• DATASET CONTENT:
·····
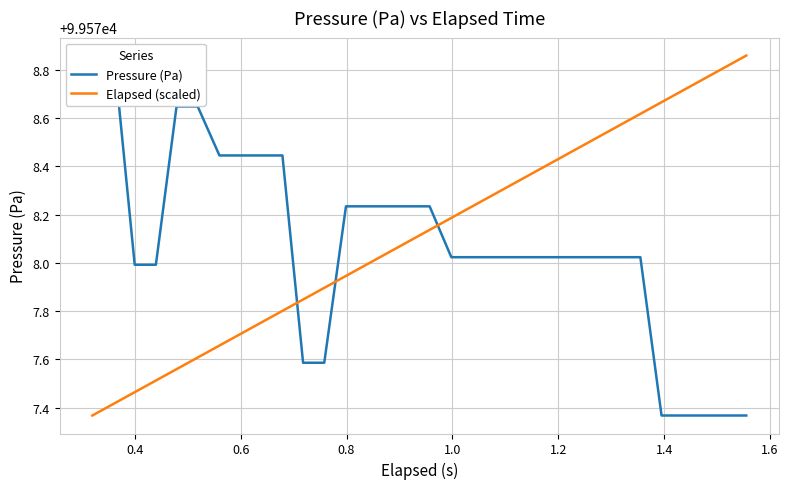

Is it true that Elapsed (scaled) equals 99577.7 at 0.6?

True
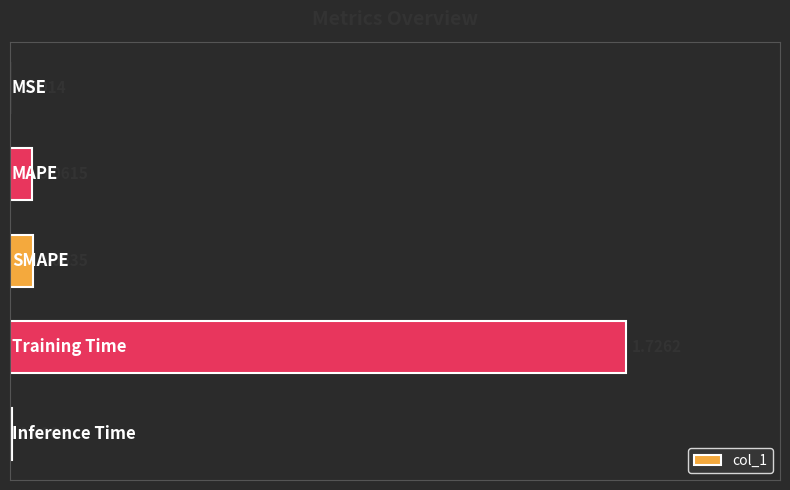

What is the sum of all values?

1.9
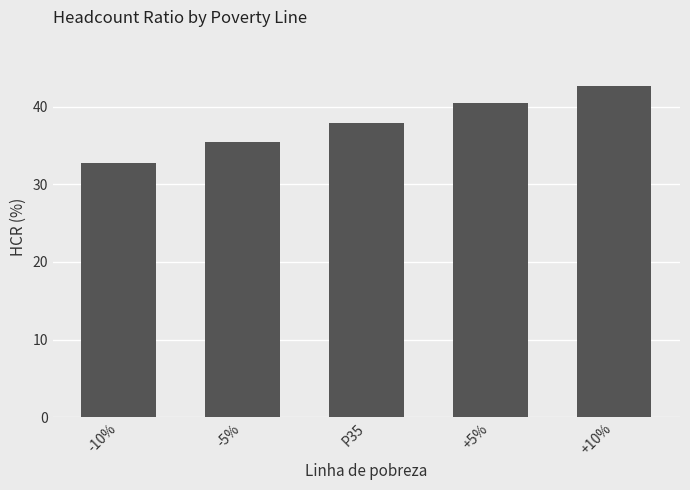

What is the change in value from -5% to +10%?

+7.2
·····
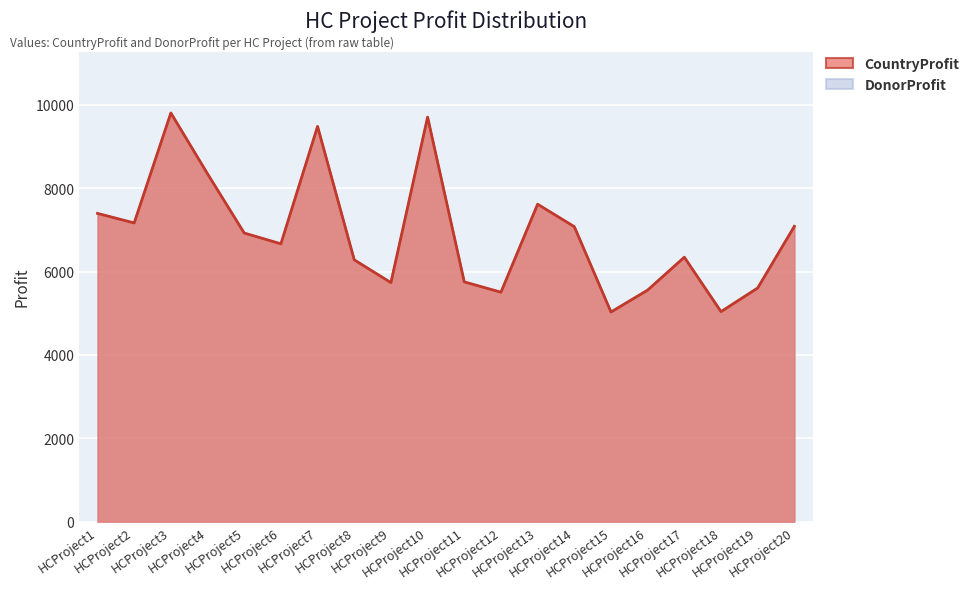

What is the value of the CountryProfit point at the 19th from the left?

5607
·····
• INSTRUCTIONS TO FOLLOW:
Please recast the lines from the one containing "Is it true that" through the one containing "What is the change in value from -5% to +10%?" as a Markdown table with the columns Row and Line text. Number each row, skip blank lines, and leave the pictures out.

• EXERCISE RESPONSE:
| Row | Line text |
|---|---|
| 1 | Is it true that Elapsed (scaled) equals 99577.7 at 0.6? |
| 2 | True |
| 3 | What is the sum of all values? |
| 4 | 1.9 |
| 5 | What is the change in value from -5% to +10%? |